Ülkemizde ve dünyada başgösteren Koronavirüs salgınıyla beraber marketlere koşarak gıda ve temizlik maddesi alan kişiler rafları boşaltıyor. Uzmanlar, “Stokçuluk” ya da “istifçilik” olarak adlandırılan bu davranışın, hem bireysel hem toplumsal açıdan zararlarına dikkat çekiyor. Uzmanlar özellikle ilaç stokçuluğunun ihtiyaç duyan hastaları zor durumda bırakabileceğini vurguluyor.
Üsküdar Üniversitesi NP Feneryolu Tıp Merkezi Psikiyatri Uzmanı Yrd. Doç. Dr. Barış Önen Ünsalver, Koronavirüs salgını ile beraber artış gösteren stokçuluk davranışına ilişkin değerlendirmede bulundu.
Stoklama eğiliminin kıtlığa karşı bir korunma amacı taşıdığını kaydeden Yrd. Doç. Dr. Barış Önen Ünsalver, “Her şeyin belirsiz ve hızlı ilerlediği Koronavirüs gündeminde insanların bir kısmı felaketleştirme yaparak kıtlık yaşanacak ve hiçbir şey yürümeyecek algısında. Bu sürecin nasıl ilerleyeceğini bilmiyoruz ama tüm kaynakların yok olması ya da insanların açlıktan ölmesi gibi felaketler yaşanmayacağını öngörebiliriz. Temel gıda malzemelerinde bir eksiklik olmayacaktır. Lüks tüketim mallarına ithalat engelleri sebebiyle ulaşılamayabilir. İçinde bulunduğumuz durum hiçbir şekilde stokçuluğu gerektirmiyor. Stoklama felaketleştirme ve aşırı önlem alma stratejilerinin sonucudur ve sonuçta gerçekten ihtiyacı olanların ürünlere ulaşmasını engelleyeceği için topluma zarar vericidir. Bunun en iyi örneği temizlik malzemelerinden verilebilir. Siz evinize temizlik malzemelerini yığınca kendisini temizlemesi gereken diğerleri kirli kalacak ve sonuçta gene toplum sağlığı olumsuz etkilenecek” uyarısında bulundu.

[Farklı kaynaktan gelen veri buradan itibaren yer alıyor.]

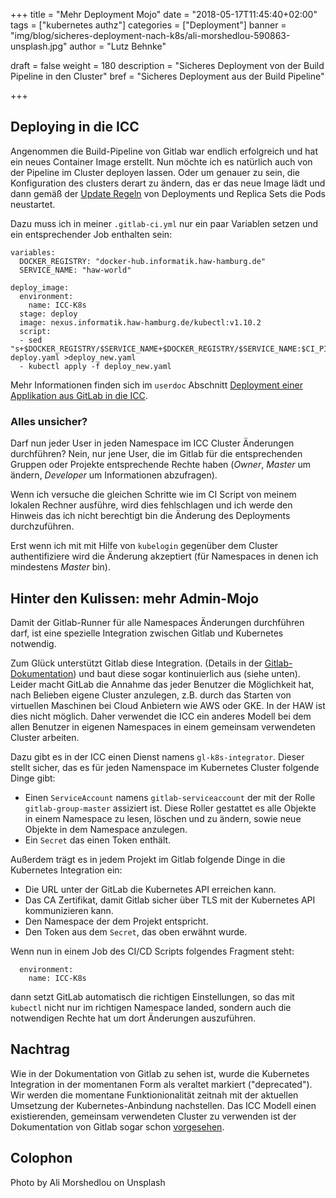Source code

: +++
title = "Mehr Deployment Mojo"
date = "2018-05-17T11:45:40+02:00"
tags = ["kubernetes authz"]
categories = ["Deployment"]
banner = "img/blog/sicheres-deployment-nach-k8s/ali-morshedlou-590863-unsplash.jpg"
author = "Lutz Behnke"

draft = false
weight = 180
description = "Sicheres Deployment von der Build Pipeline in den Cluster"
bref = "Sicheres Deployment aus der Build Pipeline"

+++

## Deploying in die ICC

Angenommen die Build-Pipeline von Gitlab war endlich erfolgreich und hat ein neues Container Image erstellt. Nun möchte ich es natürlich auch von der Pipeline im Cluster deployen lassen. Oder um genauer zu sein, die Konfiguration des clusters derart zu ändern, das er das neue Image lädt und dann gemäß der [Update Regeln](https://kubernetes.io/docs/concepts/workloads/controllers/deployment/#updating-a-deployment) von Deployments und Replica Sets die Pods neustartet.

Dazu muss ich in meiner `.gitlab-ci.yml` nur ein paar Variablen setzen und ein entsprechender Job enthalten sein:

```
variables:
  DOCKER_REGISTRY: "docker-hub.informatik.haw-hamburg.de"
  SERVICE_NAME: "haw-world"

deploy_image:
  environment:
    name: ICC-K8s
  stage: deploy
  image: nexus.informatik.haw-hamburg.de/kubectl:v1.10.2
  script:
  - sed "s+$DOCKER_REGISTRY/$SERVICE_NAME+$DOCKER_REGISTRY/$SERVICE_NAME:$CI_PIPELINE_ID+g" deploy.yaml >deploy_new.yaml
  - kubectl apply -f deploy_new.yaml
```


Mehr Informationen finden sich im `userdoc` Abschnitt [Deployment einer Applikation aus GitLab in die ICC](https://userdoc.informatik.haw-hamburg.de/doku.php?id=docu:informatikcomputecloud#deployment_einer_applikation_aus_gitlab_in_die_icc).

### Alles unsicher?

Darf nun jeder User in jeden Namespace im ICC Cluster Änderungen durchführen? Nein, nur jene User, die im Gitlab für die entsprechenden Gruppen oder Projekte entsprechende Rechte haben (*Owner*, *Master* um ändern, *Developer* um Informationen abzufragen).

Wenn ich versuche die gleichen Schritte wie im CI Script von meinem lokalen Rechner ausführe, wird dies fehlschlagen und ich werde den Hinweis das ich nicht berechtigt bin die Änderung des Deployments durchzuführen.

Erst wenn ich mit mit Hilfe von `kubelogin` gegenüber dem Cluster authentifiziere wird die Änderung akzeptiert (für Namespaces in denen ich mindestens *Master* bin).

## Hinter den Kulissen: mehr Admin-Mojo

Damit der Gitlab-Runner für alle Namespaces Änderungen durchführen darf, ist eine spezielle Integration zwischen Gitlab und Kubernetes notwendig.

Zum Glück unterstützt Gitlab diese Integration. (Details in der [Gitlab-Dokumentation](https://docs.gitlab.com/ee/user/project/integrations/kubernetes.html)) und baut diese sogar kontinuierlich aus (siehe unten). Leider macht GitLab die Annahme das jeder Benutzer die Möglichkeit hat, nach Belieben eigene Cluster anzulegen, z.B. durch das Starten von virtuellen Maschinen bei Cloud Anbietern wie AWS oder GKE. In der HAW ist dies nicht möglich. Daher verwendet die ICC ein anderes Modell bei dem allen Benutzer in eigenen Namespaces in einem gemeinsam verwendeten Cluster arbeiten.

Dazu gibt es in der ICC einen Dienst namens `gl-k8s-integrator`. Dieser stellt sicher, das es für jeden Namenspace im Kubernetes Cluster folgende Dinge gibt:

* Einen `ServiceAccount` namens `gitlab-serviceaccount` der mit der Rolle `gitlab-group-master` assiziert ist. Diese Roller gestattet es alle Objekte in einem Namespace zu lesen, löschen und zu ändern, sowie neue Objekte in dem Namespace anzulegen.
* Ein `Secret` das einen Token enthält.

Außerdem trägt es in jedem Projekt im Gitlab folgende Dinge in die Kubernetes Integration ein:

* Die URL unter der GitLab die Kubernetes API erreichen kann.
* Das CA Zertifikat, damit Gitlab sicher über TLS mit der Kubernetes API kommunizieren kann.
* Den Namespace der dem Projekt entspricht.
* Den Token aus dem `Secret`, das oben erwähnt wurde.

Wenn nun in einem Job des CI/CD Scripts folgendes Fragment steht:

```
  environment:
    name: ICC-K8s
```

dann setzt GitLab automatisch die richtigen Einstellungen, so das mit `kubectl` nicht nur im richtigen Namespace landed, sondern auch die notwendigen Rechte hat um dort Änderungen auszuführen.

## Nachtrag

Wie in der Dokumentation von Gitlab zu sehen ist, wurde die Kubernetes Integration in der momentanen Form als veraltet markiert ("deprecated"). Wir werden die momentane Funktionionalität zeitnah mit der aktuellen Umsetzung der Kubernetes-Anbindung nachstellen. Das ICC Modell einen existierenden, gemeinsam verwendeten Cluster zu verwenden ist der Dokumentation von Gitlab sogar schon [vorgesehen](https://docs.gitlab.com/ee/user/project/clusters/index.html#adding-an-existing-kubernetes-cluster).

## Colophon

Photo by Ali Morshedlou on Unsplash
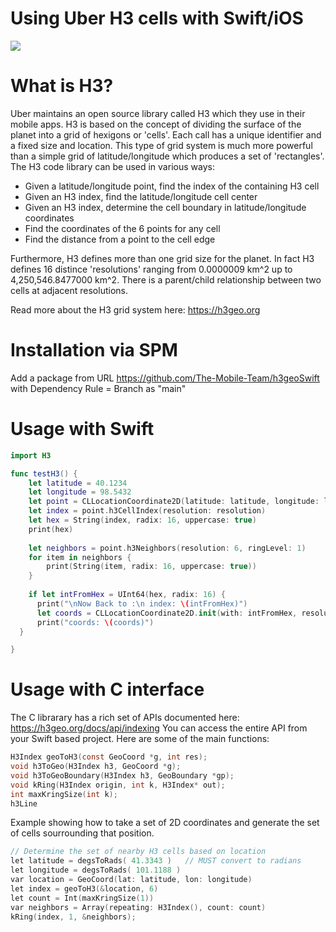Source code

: # Using Uber H3 cells with Swift/iOS
<img src="https://github.com/ehmjaysee/h3-ios/blob/master/assets/h3.png" /> 

# What is H3?

Uber maintains an open source library called H3 which they use in their mobile apps. H3 is based on the concept of dividing the surface of the planet into a grid of hexigons or 'cells'. Each call has a unique identifier and a fixed size and location. This type of grid system is much more powerful than a simple grid of latitude/longitude which produces a set of 'rectangles'. The H3 code library can be used in various ways:
- Given a latitude/longitude point, find the index of the containing H3 cell 
- Given an H3 index, find the latitude/longitude cell center
- Given an H3 index, determine the cell boundary in latitude/longitude coordinates
- Find the coordinates of the 6 points for any cell
- Find the distance from a point to the cell edge

Furthermore, H3 defines more than one grid size for the planet. In fact H3 defines 16 distince 'resolutions' ranging from 0.0000009 km^2 up to 4,250,546.8477000 km^2. There is a parent/child relationship between two cells at adjacent resolutions. 

Read more about the H3 grid system here: https://h3geo.org

# Installation via SPM

Add a package from URL https://github.com/The-Mobile-Team/h3geoSwift with Dependency Rule = Branch as "main"

# Usage with Swift

```swift
import H3

func testH3() {
    let latitude = 40.1234
    let longitude = 98.5432
    let point = CLLocationCoordinate2D(latitude: latitude, longitude: longitude)
    let index = point.h3CellIndex(resolution: resolution)
    let hex = String(index, radix: 16, uppercase: true)
    print(hex)
    
    let neighbors = point.h3Neighbors(resolution: 6, ringLevel: 1)
    for item in neighbors {  
        print(String(item, radix: 16, uppercase: true)) 
    }
    
    if let intFromHex = UInt64(hex, radix: 16) {
      print("\nNow Back to :\n index: \(intFromHex)")
      let coords = CLLocationCoordinate2D.init(with: intFromHex, resolution: resolution)
      print("coords: \(coords)")
  }

}
```

# Usage with C interface

The C librarary has a rich set of APIs documented here:  https://h3geo.org/docs/api/indexing
You can access the entire API from your Swift based project. Here are some of the main functions:

```C
H3Index geoToH3(const GeoCoord *g, int res);
void h3ToGeo(H3Index h3, GeoCoord *g);
void h3ToGeoBoundary(H3Index h3, GeoBoundary *gp);
void kRing(H3Index origin, int k, H3Index* out);
int maxKringSize(int k);
h3Line
```

Example showing how to take a set of 2D coordinates and generate the set of cells sourrounding that position.

```c
// Determine the set of nearby H3 cells based on location
let latitude = degsToRads( 41.3343 )   // MUST convert to radians
let longitude = degsToRads( 101.1188 )
var location = GeoCoord(lat: latitude, lon: longitude)
let index = geoToH3(&location, 6)
let count = Int(maxKringSize(1))
var neighbors = Array(repeating: H3Index(), count: count)
kRing(index, 1, &neighbors);        
```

İlaç stoklamak, ihtiyacı olanlara zarar verebilir
İhtiyaç sahibi olan kişilerin kullanması gereken ilaçları stoklamanın zarar verici sonuçlarına dikkat çeken Yrd. Doç. Dr. Barış Önen Ünsalver, “Bu kişileri tedavisiz bırakırsanız insanların hastalıkları alevlenecek ve bu durumda acil hastalar ve olası Koronavirüs vakaları için ayrılması gereken yataklar diğer hastalarca kullanılacaktır” dedi.
Panik duygusu yerine önlem alınmalı
Koronavirüs salgınının bazı kişilerde yoğun panik duygusu oluşturduğunu belirten Yrd. Doç. Dr. Barış Önen Ünsalver, “Birbirimizi sakinleştirmenin en temel yolu, gerekli önlemleri aldığımızı birbirimize göstermemiz olabilir. Örneğin kalabalıklara girmeyerek, gerekli hijyen kurallarına dikkat ederek, sağlıklı beslenmeye özen göstererek sevdiklerimizi rahatlatıp onları da benzer davranışlara teşvik edebiliriz. Sosyal mesafe konulmuşsa da birbirimizle telefon, sosyal medya, e-mail üzerinden ulaşabiliriz. Arayıp sorabiliriz. Sevdiklerimizin kaygılarını dinleyebiliriz” tavsiyesinde bulundu.